Partly, it has to do with end-to-end training, where you optimize the entire network for one particular task. It becomes really good at that task, but if you change the task, you have to train the network differently. In many cases, the entire architecture has to be different. Right now, we’re focused on really deep and narrow vertical tasks. Those are exceedingly difficult tasks and we’re making significant progress with them, but each vertical task doesn’t translate to the one next to it. The thing that makes humans really special is that they’re able to perform many of these tasks using the same “software,” if you will. I don’t think we’re quite there with AI.
The other place where we’re not quite there in terms of general intelligence is that the amount of data that’s required to train one of these models is very, very large. A couple of hundred samples are not usually enough. Humans are really good at learning from very small amounts of data. I think it’s because there’s one architecture in our brain that serves all of the tasks that we have to deal with and we’re really g
ood at transferring general skills from one path to the other. For example, it probably takes five minutes to explain how to use a dishwasher to someone who’s never used one before. For a robot, it’s not going to be anywhere close to that. That’s because humans have these generally transferable skills and ways of learning that we haven’t been able to give to our artificial agents yet.

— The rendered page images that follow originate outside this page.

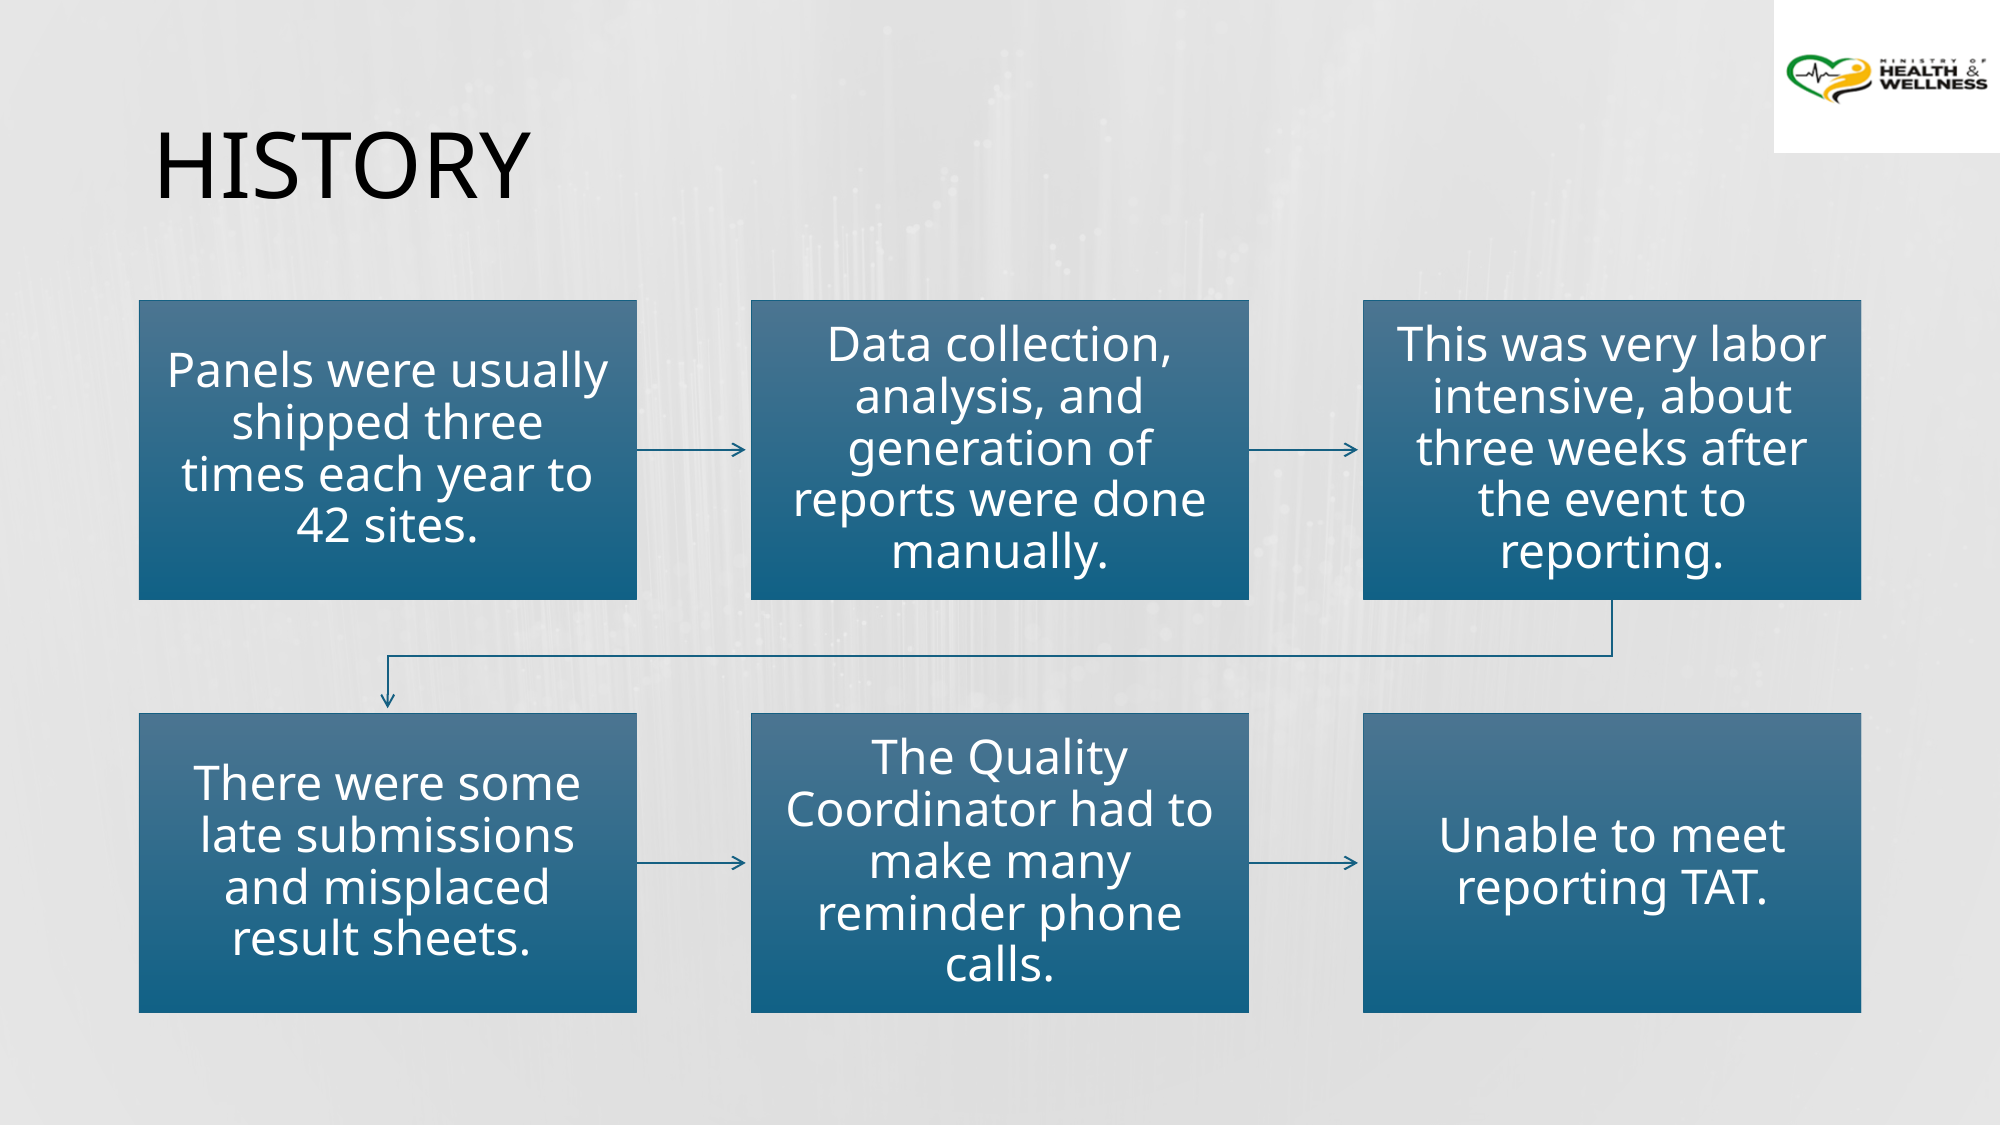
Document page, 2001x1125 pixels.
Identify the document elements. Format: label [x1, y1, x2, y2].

picture [0, 0, 2000, 1125]
list [136, 298, 1863, 1014]
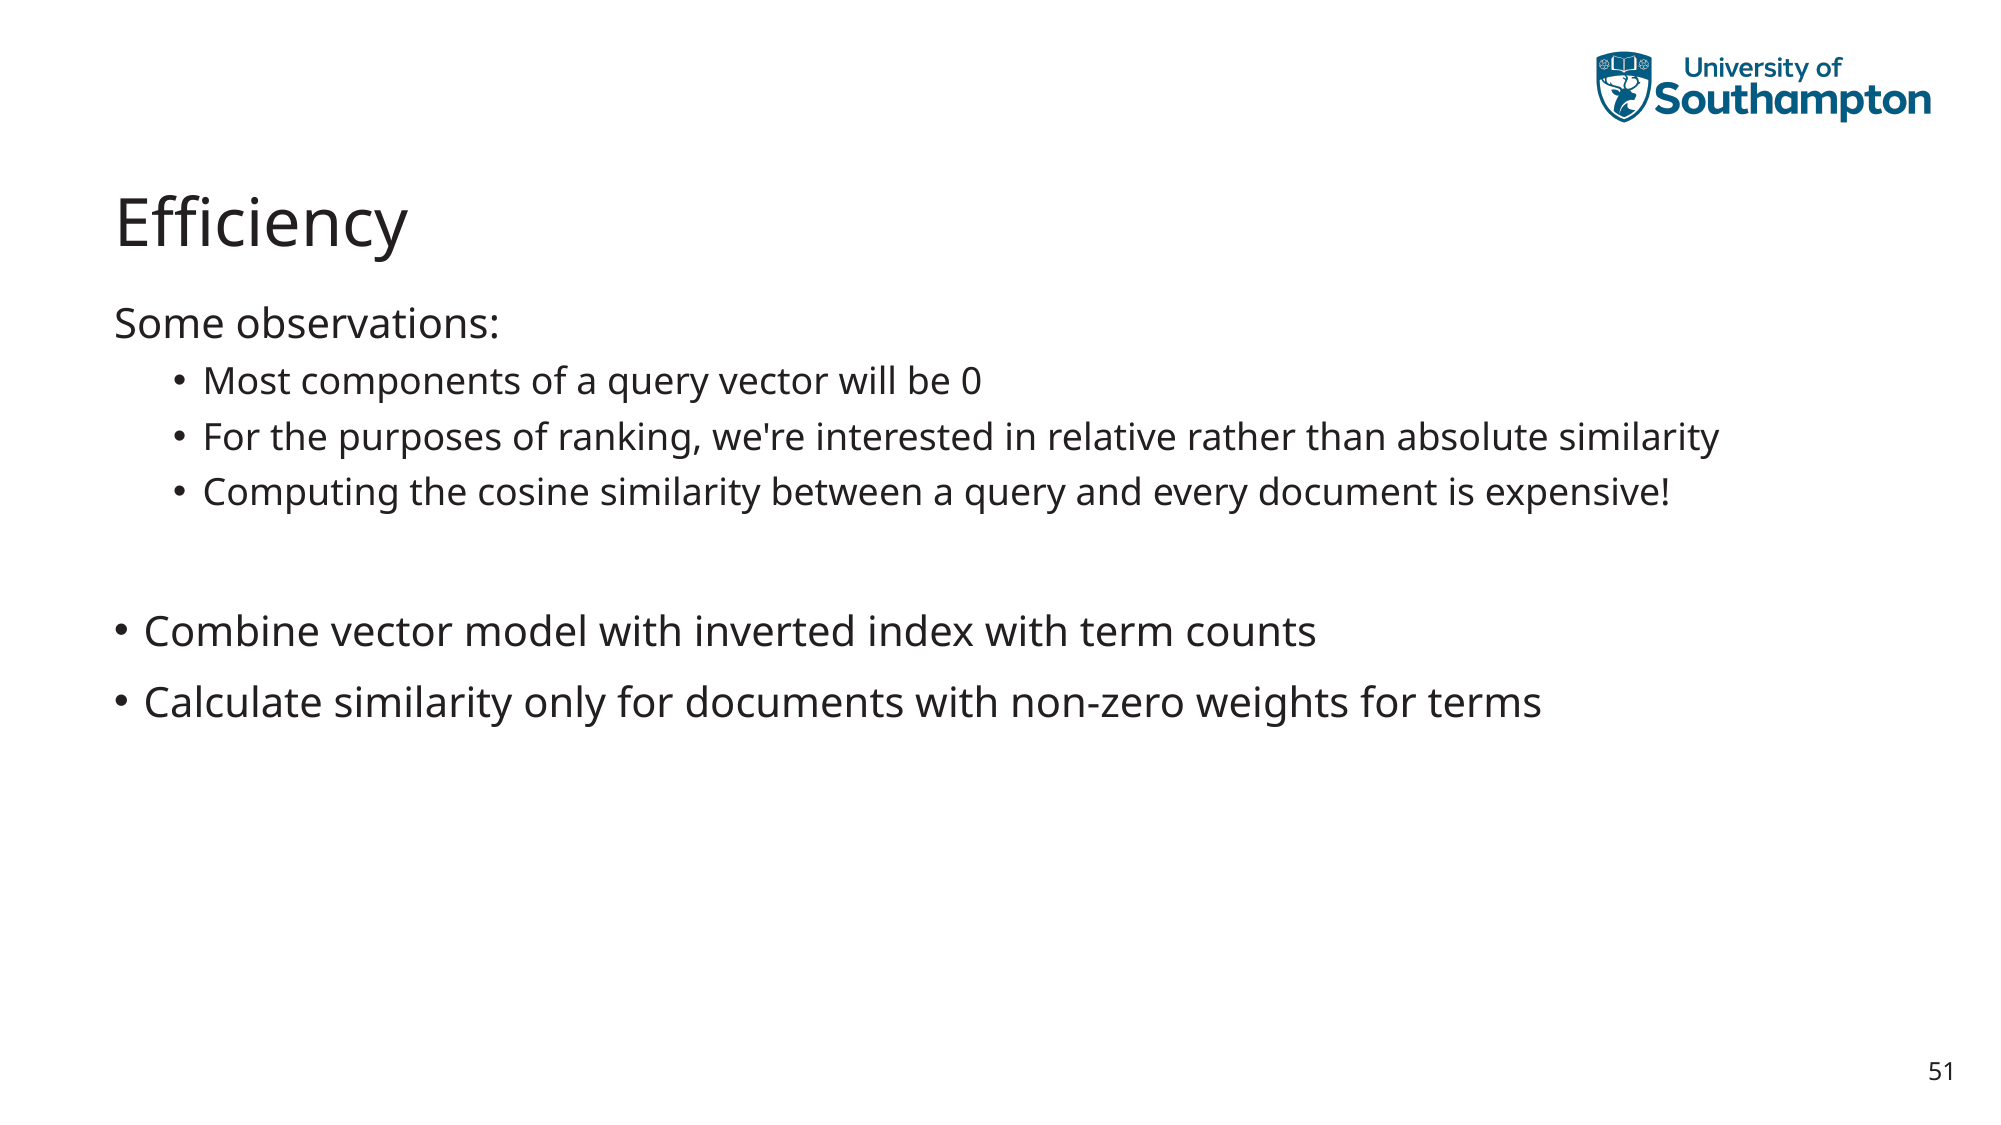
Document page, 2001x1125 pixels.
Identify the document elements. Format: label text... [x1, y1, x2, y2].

picture [1782, 97, 1791, 108]
picture [1626, 78, 1648, 111]
list Some observations: Most components of a query vector will be 0 For the purposes of ranking, we're interested in relative rather than absolute similarity Computing the cosine similarity between a query and every document is expensive! Combine vector model with inverted index with term counts Calculate similarity only for documents with non-zero weights for terms [102, 290, 1898, 1024]
picture [1689, 97, 1698, 108]
picture [1600, 80, 1617, 111]
picture [1730, 97, 1736, 113]
picture [1808, 97, 1815, 113]
picture [1847, 97, 1857, 108]
picture [1823, 97, 1830, 113]
picture [1607, 76, 1624, 88]
title Efficiency [102, 113, 1898, 268]
picture [1527, 0, 2000, 220]
picture [1626, 76, 1636, 88]
picture [1890, 97, 1900, 108]
picture [1758, 97, 1766, 113]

MARTIN FORD: What other hurdles are there in the path to AGI? You’ve talked about learning in different domains and being able to cross domains, but what about things like imagination, and being able to conceive new ideas? How do we get to that?
DAPHNE KOLLER: I think those things that I mentioned earlier are really central: being able to transfer skills from one domain to the other, being able to leverage that to learn from a very limited amount of training data, and so on. There’s been some interesting progress on the path to imagination, but I think we’re fairly far away.
For instance, consider GANs (Generative Adversarial Networks). They are great at creating new images that are different from the images that they’ve seen before, but these images are amalgams, if you will, of images that they were trained on. You don’t have the computer inventing Impressionism, and that’s something that would be quite different than anything that we’ve done before.